(Beginning of Supplied material)
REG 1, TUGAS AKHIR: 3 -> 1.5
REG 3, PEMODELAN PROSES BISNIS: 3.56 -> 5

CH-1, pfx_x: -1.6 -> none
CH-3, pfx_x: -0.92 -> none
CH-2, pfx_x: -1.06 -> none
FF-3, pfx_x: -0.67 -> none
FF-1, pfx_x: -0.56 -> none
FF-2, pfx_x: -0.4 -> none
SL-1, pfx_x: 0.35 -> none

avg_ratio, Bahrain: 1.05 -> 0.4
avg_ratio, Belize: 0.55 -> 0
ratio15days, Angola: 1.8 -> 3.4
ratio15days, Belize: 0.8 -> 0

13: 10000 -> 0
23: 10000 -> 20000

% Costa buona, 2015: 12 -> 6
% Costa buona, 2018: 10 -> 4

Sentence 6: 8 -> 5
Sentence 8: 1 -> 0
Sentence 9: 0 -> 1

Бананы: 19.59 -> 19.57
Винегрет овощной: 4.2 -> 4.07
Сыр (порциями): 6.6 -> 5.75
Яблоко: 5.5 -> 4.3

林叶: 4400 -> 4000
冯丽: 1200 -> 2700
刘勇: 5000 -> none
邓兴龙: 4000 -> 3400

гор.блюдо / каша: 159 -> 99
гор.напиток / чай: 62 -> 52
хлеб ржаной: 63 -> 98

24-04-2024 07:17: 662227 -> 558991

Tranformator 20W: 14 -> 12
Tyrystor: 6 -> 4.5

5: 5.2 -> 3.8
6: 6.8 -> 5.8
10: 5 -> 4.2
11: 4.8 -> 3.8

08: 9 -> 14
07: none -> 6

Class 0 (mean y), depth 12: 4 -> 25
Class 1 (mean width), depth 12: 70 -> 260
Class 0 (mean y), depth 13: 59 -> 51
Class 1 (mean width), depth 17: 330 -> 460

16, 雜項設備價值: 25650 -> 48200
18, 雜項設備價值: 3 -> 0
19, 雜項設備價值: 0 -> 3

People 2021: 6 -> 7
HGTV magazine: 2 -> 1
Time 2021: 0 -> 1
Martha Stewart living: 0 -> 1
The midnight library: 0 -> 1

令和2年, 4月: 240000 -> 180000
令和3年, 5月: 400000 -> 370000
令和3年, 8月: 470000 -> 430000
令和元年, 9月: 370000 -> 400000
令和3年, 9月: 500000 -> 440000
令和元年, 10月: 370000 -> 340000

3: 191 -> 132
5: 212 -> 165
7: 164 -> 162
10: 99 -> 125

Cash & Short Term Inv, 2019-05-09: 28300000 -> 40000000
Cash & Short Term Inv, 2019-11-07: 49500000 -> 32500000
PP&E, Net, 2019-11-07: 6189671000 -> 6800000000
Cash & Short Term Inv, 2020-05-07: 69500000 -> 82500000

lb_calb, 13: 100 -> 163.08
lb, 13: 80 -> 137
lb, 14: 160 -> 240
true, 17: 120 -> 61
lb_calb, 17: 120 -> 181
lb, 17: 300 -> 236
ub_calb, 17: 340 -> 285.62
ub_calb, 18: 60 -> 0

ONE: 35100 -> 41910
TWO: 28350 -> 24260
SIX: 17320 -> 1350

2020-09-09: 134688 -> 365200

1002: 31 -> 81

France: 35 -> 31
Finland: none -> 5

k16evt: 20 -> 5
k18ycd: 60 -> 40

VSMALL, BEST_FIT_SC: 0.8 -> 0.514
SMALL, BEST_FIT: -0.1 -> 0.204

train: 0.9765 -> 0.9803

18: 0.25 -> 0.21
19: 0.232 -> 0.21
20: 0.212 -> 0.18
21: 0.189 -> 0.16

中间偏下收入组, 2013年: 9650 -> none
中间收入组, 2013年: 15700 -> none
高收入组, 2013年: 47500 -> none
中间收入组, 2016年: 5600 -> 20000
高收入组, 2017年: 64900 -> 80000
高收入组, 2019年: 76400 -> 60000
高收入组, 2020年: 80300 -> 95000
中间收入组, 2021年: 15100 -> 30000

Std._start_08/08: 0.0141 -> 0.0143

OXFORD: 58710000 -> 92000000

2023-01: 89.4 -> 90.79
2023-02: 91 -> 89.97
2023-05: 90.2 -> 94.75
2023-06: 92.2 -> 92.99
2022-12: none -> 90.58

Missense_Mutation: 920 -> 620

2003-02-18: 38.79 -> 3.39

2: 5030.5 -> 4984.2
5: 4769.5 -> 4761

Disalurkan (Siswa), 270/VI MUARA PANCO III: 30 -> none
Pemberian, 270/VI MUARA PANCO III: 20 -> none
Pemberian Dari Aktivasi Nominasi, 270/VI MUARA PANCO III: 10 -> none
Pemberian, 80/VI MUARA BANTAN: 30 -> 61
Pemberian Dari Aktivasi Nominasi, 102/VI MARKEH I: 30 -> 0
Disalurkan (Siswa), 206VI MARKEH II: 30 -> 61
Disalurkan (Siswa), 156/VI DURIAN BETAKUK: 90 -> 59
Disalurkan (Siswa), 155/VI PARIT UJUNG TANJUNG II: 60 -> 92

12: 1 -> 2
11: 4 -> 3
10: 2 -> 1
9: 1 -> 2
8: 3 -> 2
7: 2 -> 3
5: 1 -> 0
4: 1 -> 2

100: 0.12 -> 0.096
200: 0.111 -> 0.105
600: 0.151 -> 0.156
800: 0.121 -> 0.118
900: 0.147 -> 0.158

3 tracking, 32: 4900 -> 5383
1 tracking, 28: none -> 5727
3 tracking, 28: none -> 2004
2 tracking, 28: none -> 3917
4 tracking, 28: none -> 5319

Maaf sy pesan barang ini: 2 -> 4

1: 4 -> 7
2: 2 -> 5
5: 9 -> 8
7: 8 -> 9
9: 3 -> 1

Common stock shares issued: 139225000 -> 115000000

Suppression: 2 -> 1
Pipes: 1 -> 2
(End of Supplied material)
Your assignment | Find every line above where the word "Short" occurs, and copy that line.

Solution to this problem |
Cash & Short Term Inv, 2019-05-09: 28300000 -> 40000000
Cash & Short Term Inv, 2019-11-07: 49500000 -> 32500000
Cash & Short Term Inv, 2020-05-07: 69500000 -> 82500000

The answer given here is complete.